Here’s the way I run word association:
Everyone is in a circle (and eye contact is highly encouraged)
The person with the focus ball* (a juggle ball so it doesn’t roll when dropped) starts by saying anything at all, and throws the focus ball to another player in the circle
who catches the ball and responds with the first thing that comes to mind, then throws the ball to another player
Here are the instructions I give:
You can repeat the word given to you,
You can say gibberish, grunt, or groan
You can say a whole phrase
Please respond to the last thing said
*sometimes we use the whole body, using energy and emotion, movement and sound to throw focus instead of using a ball
notice I said
respond to the last thing said. Honor the person before you by responding to what was just said, not what was said two words ago, because you have a clever response for that. Your response should be the first thing–not the second thing, not the third thing that comes to mind when you hear the response of the person before you. The more immediate and honest one’s connection to one’s response, however idiomatic (inside jokey, only means something to you) it might be, the better. Even better still if we were all thinking the same thing.
It’s ok to say “what?” if you didn’t hear it and it’s also ok to say a phrase like “I don’t know” when you respond to a word you don’t recognize.

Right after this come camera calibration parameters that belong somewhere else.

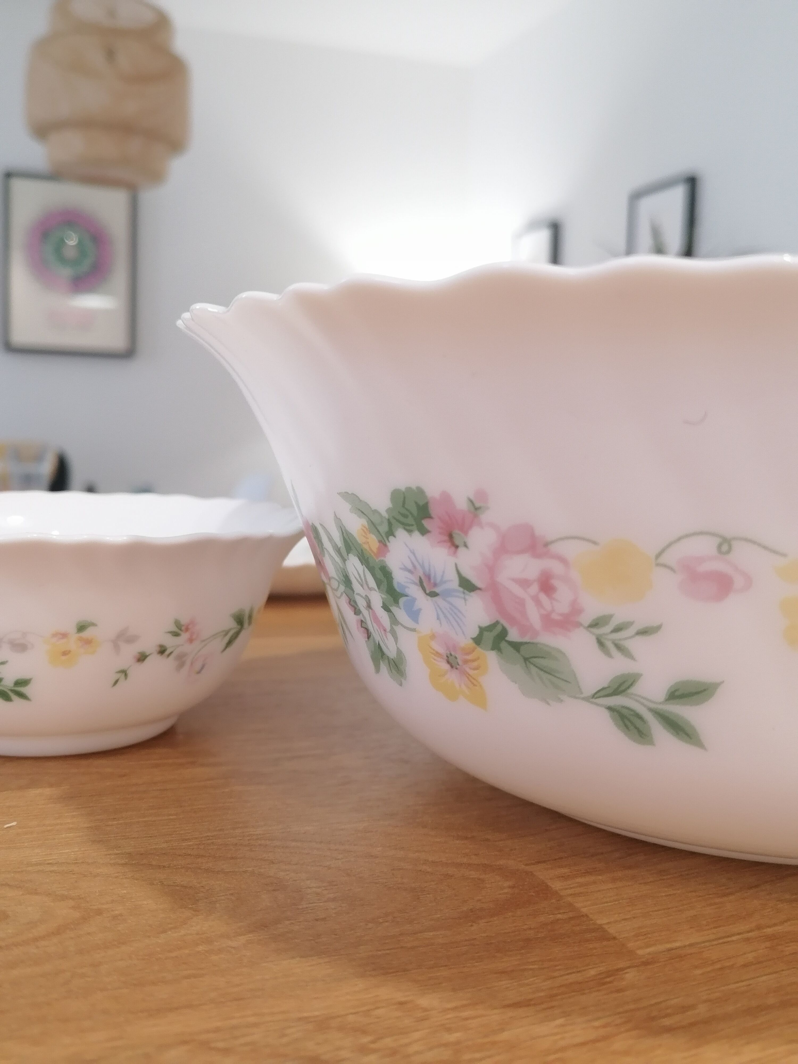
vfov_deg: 54.0
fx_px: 1045
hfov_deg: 41.8
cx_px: 399
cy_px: 532
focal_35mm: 34
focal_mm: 5.4
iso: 200
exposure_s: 1/33.3
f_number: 1.8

I strongly encourage people to respond to whatever they think was said, whether it was ‘misheard’ (like “salsa”/”seltzer”) or a word unknown to you or something in a foreign language. What does that word (or sound–if it doesn’t sound like a word) remind you of?

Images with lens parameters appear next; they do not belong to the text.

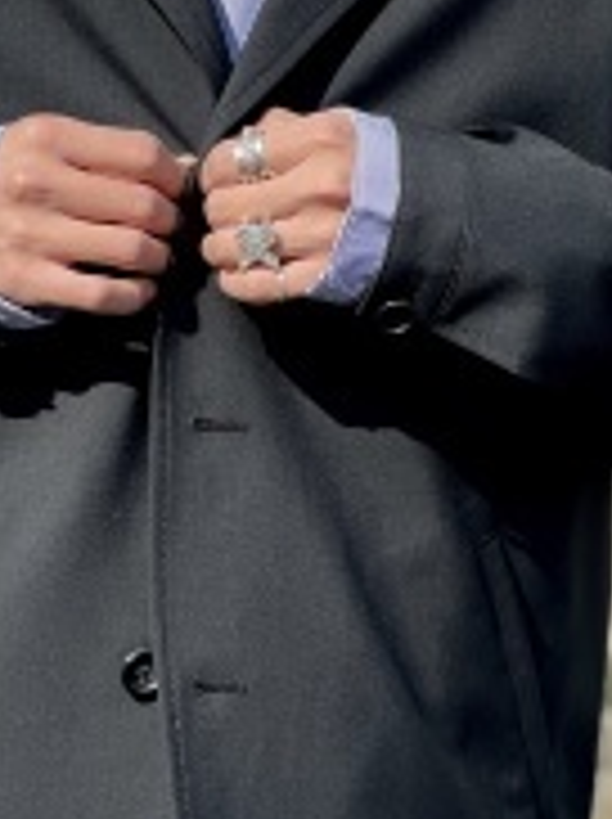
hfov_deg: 10.3
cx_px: 187
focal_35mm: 143
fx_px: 3379
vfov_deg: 13.8
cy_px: 648
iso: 25
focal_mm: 6
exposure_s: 1/999
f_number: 2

If I notice players that have a habit of saying “um” before everything, I will bring out the “um” ball.
“This purple ball is the ‘um’ ball,” I say. “You must say ‘um’ before anything else with the purple ball. The gray ball is regular, no ‘um.'”
Then we pass both balls around simultaneously, now extra aware of when we say, “um,” which is good.
Two balls at the same time is good for a couple of reasons–it really limits your ability to plan your response and it usually provides an opportunity to talk about making sure your partner is ready to receive your communication; throwing to someone before that person sees you usually means a dropped ball.
In an actual improv scene, performing some action where your partner can’t see you will undermine the reality you are establishing together.
After we’ve done that for a bit, tossing the ball randomly, I like to go in order of the circle for several rounds and then back out of the associations.
By that I mean we start with the last response and go backward through each association saying, “I said Y because you said X,” until we reach the beginning of the rounds again.
It’s ok–in fact encouraged–for the entire group to work together to reconstruct the path when someone is stumped. Usually it doesn’t have to be encouraged and the group will help spontaneously.
If we have to–as a last resort when the group cannot complete the path backward–we start over with the first person and word and try to reconstruct the original path to the point we got stumped. It never fails. Maybe once it failed.
The more glib or silly (vs personal and connected) your associations, the harder it is to backtrack. It’s just a fact, not a judgment.
Occasionally a word-at-a-time narrative will develop spontaneously. If we’ve done enough free association I will move on to various word-at-a-time exercises when this happens. If it happens early in the free association, I let the narrative run its course back, as it inevitably does, into free association again, saving it for later.
I have on occasion played “pass the clap” in big groups around the circle while the word association focus ball went around randomly. More activity means less planning, which is the goal.